With the effects of the most recent recession still being felt up to this day, and housing prices still soaring and prohibitively high for the average buyer, many a lot of single young adults fresh out of college are now opting to move back into their parent’s homes rather than stay in their own apartments. The trend sees more young adults looking for jobs closer to home, where the benefit of spending less on rent and utility bills can help to keep shrinking budgets under control.
Let’s take a look at the advantages and disadvantages of this phenomenon, and evaluate why this current trend seems to appeal to both the young adults and their parents now more than ever before.
Young adults who continued to stay with their parents after college have often been the butt of all jokes amongst their peers for their lack of independence. But this has changed recently due mostly to the volatile nature of the world’s economy. Young adults who, fresh out of college, lack the job security of their more senior counterparts often find it more financially beneficial to move back in with their parents and their parents are often exceedingly willing to welcome them back home with open arms.
Here are a few reasons why:
- We previously noted that moving in with parents benefits young adults because it helps them keep their finances within manageable limits. But the financial benefits extend to the parents, as well. To help balance the costs, young adults are often more than willing to shoulder some of the expenses required to help maintain the household. Young adults, on the other hand, are able to use the reduced expenses from not having to pay as much for rent and utilities to pay off the debts they have accrued to pay off their college education, and to save up enough money to eventually buy a house of their own.
- Illness is a problem that is especially difficult to deal with when you are living alone. Both the parents and their young adult children benefit from living under the same roof, as should any of them come down with an illness, they can count on having someone there that they can rely on to take care of them or keep the household in order for them.
- Home cooked meals are a much overlooked luxury, but young adults often comment that this is the one thing that they usually miss about staying at home. But the benefit of free meals doesn’t just stop at the quality of your parent’s cooking. Being able to spend quality time together at the breakfast and dinner table is a something that many young adults cite as a considerable benefit for living with their parents. These times allow young adults to open up about their jobs and learn valuable insights from their parents that can help to bring them success.

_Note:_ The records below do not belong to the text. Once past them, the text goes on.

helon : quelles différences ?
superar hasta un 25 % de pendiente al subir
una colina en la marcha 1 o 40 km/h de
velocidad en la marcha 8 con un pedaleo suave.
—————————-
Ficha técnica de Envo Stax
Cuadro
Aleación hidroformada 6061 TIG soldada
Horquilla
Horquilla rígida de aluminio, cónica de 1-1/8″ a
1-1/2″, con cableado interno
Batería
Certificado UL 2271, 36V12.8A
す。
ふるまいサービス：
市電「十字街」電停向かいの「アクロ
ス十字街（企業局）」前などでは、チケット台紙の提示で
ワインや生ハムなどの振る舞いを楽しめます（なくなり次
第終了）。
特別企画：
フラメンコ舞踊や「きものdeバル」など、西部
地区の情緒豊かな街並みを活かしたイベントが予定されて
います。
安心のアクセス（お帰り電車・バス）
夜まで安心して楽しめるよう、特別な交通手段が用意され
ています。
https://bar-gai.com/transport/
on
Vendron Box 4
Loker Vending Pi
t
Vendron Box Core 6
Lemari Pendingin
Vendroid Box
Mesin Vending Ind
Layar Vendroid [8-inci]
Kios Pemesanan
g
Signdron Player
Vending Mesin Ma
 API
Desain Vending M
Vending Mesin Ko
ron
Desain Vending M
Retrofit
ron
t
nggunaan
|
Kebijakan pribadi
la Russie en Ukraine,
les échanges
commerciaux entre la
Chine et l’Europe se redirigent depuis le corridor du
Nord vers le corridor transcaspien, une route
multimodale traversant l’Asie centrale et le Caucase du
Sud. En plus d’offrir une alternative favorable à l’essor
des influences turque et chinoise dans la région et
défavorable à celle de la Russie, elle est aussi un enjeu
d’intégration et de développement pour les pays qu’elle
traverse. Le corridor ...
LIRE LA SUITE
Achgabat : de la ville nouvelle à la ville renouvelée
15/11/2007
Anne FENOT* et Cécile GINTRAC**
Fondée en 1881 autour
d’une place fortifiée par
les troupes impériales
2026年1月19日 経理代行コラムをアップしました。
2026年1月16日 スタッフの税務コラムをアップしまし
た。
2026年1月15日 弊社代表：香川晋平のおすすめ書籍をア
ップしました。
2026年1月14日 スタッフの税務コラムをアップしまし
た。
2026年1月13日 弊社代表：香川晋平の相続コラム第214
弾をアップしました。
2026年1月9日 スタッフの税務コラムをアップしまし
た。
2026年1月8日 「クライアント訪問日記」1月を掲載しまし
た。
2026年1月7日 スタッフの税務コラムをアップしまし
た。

Of course, though most young adults find that in living with their parents the advantages far outweigh any disadvantages, the disadvantages still exist. Here are a few of them that young adults should consider before they decide on moving back in with their parents:
- Lack of freedom is, of course, the single biggest disadvantage faced by young adults who have moved back in with their parents. Some young adults don’t see this as a major disadvantage, but it might to you. This largely depends on how much control your parents attempt to put on you — a culture that differs greatly from family to family.

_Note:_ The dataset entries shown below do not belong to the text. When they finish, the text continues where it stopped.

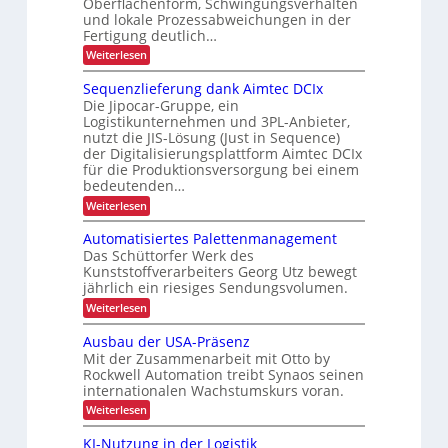
Oberflächenform, Schwingungsverhalten
d
g
r
r
und lokale Prozessabweichungen in der
e
f
K
Fertigung deutlich…
g
n
ü
I
o
:
Weiterlesen
s
r
S
n
p
c
R
Sequenzlieferung dank Aimtec DCIx
o
h
e
e
Die Jipocar-Gruppe, ein
n
m
z
Logistikunternehmen und 3PL-Anbieter,
c
e
i
i
nutzt die JIS-Lösung (Just in Sequence)
l
y
e
der Digitalisierungsplattform Aimtec DCIx
l
f
c
e
u
für die Produktionsversorgung bei einem
i
l
r
bedeutenden…
n
s
e
i
:
Weiterlesen
d
P
c
n
S
r
P
h
e
g
o
Automatisiertes Palettenmanagement
r
q
e
z
Das Schüttorfer Werk des
h
u
ä
e
P
Kunststoffverarbeiters Georg Utz bewegt
ö
e
s
z
jährlich ein riesiges Sendungsvolumen.
r
n
s
f
i
z
a
r
:
Weiterlesen
e
l
s
ü
A
x
i
c
u
i
Ausbau der USA-Präsenz
i
e
k
t
Mit der Zusammenarbeit mit Otto by
o
f
m
s
o
e
Rockwell Automation treibt Synaos seinen
e
n
m
t
r
internationalen Wachstumskurs voran.
l
a
i
u
e
d
t
:
Weiterlesen
n
m
u
i
s
A
g
n
s
i
u
t
KI-Nutzung in der Logistik
d
g
i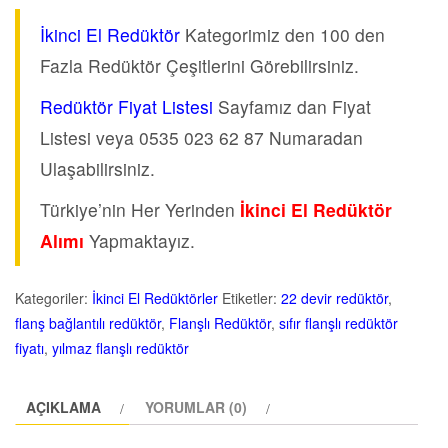
İkinci El Redüktör
Kategorimiz den 100 den
Fazla Redüktör Çeşitlerini Görebilirsiniz.
Redüktör Fiyat Listesi
Sayfamız dan Fiyat
Listesi veya 0535 023 62 87 Numaradan
Ulaşabilirsiniz.
Türkiye’nin Her Yerinden
İkinci El Redüktör
Alımı
Yapmaktayız.
Kategoriler:
İkinci El Redüktörler
Etiketler:
22 devir redüktör
,
flanş bağlantılı redüktör
,
Flanşlı Redüktör
,
sıfır flanşlı redüktör
fiyatı
,
yılmaz flanşlı redüktör
AÇIKLAMA
YORUMLAR (0)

- Chore sharing is another potential disadvantage that young adults should consider before moving back in with their parents. This is because, as the number of individuals living under the same roof increases, there will be more needing to be done in the household to keep it in order. This, however, also depends greatly on family culture.
- If you have siblings that are considerably younger than you, you might have to contend with them. Consider how living with your siblings will affect you and your ability to work before committing to moving in with your parents.
- When applying for a job, some human resource departments will look into where you live. Be sure to inform them, should they request your home address, that you are staying with your parents and honestly state your reasons for making the decision as some HR personnel might view your situation as a lack of independence.